Demographics of the pain clinic population was typical of a VA population (Table 2). The average (SE) number of follow-up visits was 6.85 (0.17) with a positively (left) skewed distribution (Figure 3). The time to complete these assessments varied according to the additional anxiety screens presented at each visit (Table 3). In general, the patient spent 20 to 25 minutes completing the follow-up evaluation plus one of the anxiety screening instruments.

TABLE 2.

Demographics and characteristics of patients (N =1861)

Gender
Male 1683 (90%)
Female 178 (10%)
Age
Mean (SE) 56.4 years (1.6)
Education
less then 8 years of grade school 20 (1%)
8 to 11 years of school 138 (7%)
graduated from high school 312 (17%)
some college 759 (41%)
trade school 215 (12%)
graduated from college 299 (16%)
postgraduate studies 118 (6%)
Ethnicity
White 1451 (78%)
Black 239 (13%)
Hispanic 57 (3%)
American Indian 31 (2%)
Asian American 23 (1%)
Other 30 (2%)
Marital Status
Married 871 (47%)
Divorced 511 (27%)
Separated 95 (5%)
Widowed 105 (6%)
Living with Significant Other 127 (7%)
Never Married 152 (8%)
Employment Status
Working part time 150 (8%)
Working full time 209 (11%)
Disabled 1108 (60%)
Retired 394 (21%)
Average VAS Pain Intensity During Past Week (SE) 6.8 (0.04)
Duration of pain (SE) 14.6 years (0.28)

FIGURE 3.

FIGURE 3

Frequency Distribution of Number of Visits

TABLE 3.

## [SOURCE DATA]
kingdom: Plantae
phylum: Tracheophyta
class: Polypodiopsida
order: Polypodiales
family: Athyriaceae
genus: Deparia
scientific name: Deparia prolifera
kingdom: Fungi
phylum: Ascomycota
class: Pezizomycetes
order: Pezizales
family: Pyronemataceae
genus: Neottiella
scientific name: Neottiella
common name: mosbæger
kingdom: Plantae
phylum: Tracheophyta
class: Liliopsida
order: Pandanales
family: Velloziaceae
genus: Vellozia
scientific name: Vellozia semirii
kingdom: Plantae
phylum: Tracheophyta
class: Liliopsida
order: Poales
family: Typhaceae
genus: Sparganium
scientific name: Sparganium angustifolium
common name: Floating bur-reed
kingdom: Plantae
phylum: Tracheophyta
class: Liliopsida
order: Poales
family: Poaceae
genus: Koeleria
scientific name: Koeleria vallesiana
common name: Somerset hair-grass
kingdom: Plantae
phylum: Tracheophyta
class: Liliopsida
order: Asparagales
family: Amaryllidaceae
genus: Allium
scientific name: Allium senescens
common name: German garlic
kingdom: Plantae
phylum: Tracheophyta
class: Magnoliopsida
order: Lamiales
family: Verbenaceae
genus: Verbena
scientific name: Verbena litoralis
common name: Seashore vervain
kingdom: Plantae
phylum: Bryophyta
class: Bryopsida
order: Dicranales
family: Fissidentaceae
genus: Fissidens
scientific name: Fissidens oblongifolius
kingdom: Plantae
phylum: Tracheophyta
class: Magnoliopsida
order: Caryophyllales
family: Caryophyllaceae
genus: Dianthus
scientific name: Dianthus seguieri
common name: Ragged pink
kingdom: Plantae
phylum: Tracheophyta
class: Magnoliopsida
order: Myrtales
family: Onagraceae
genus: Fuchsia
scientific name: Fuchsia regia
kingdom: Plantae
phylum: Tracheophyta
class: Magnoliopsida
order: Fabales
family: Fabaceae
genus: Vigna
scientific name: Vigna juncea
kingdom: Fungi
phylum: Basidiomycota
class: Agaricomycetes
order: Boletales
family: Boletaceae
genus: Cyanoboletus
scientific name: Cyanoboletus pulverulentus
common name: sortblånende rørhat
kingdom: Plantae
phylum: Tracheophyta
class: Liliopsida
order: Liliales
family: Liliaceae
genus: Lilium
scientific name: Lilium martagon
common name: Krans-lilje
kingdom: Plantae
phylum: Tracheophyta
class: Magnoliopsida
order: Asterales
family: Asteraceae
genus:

## [EXPLORE THE MATERIAL]
1. Put this sentence from the pain clinic passage into Spanish: "In general, the patient spent 20 to 25 minutes completing the follow-up evaluation plus one of the anxiety screening instruments."
2. According to the pain clinic passage, what was the average duration of pain among the patients?
3. List every marital status category that Table 2 of the pain clinic passage gives.
The rows have nothing to do with the pain clinic passage.

## [RESPONSES FOR EACH TASK]
1. En general, el paciente dedicó de 20 a 25 minutos a completar la evaluación de seguimiento más uno de los instrumentos de detección de ansiedad.

2. 14.6 years (SE 0.28).

3. Married, Divorced, Separated, Widowed, Living with Significant Other, Never Married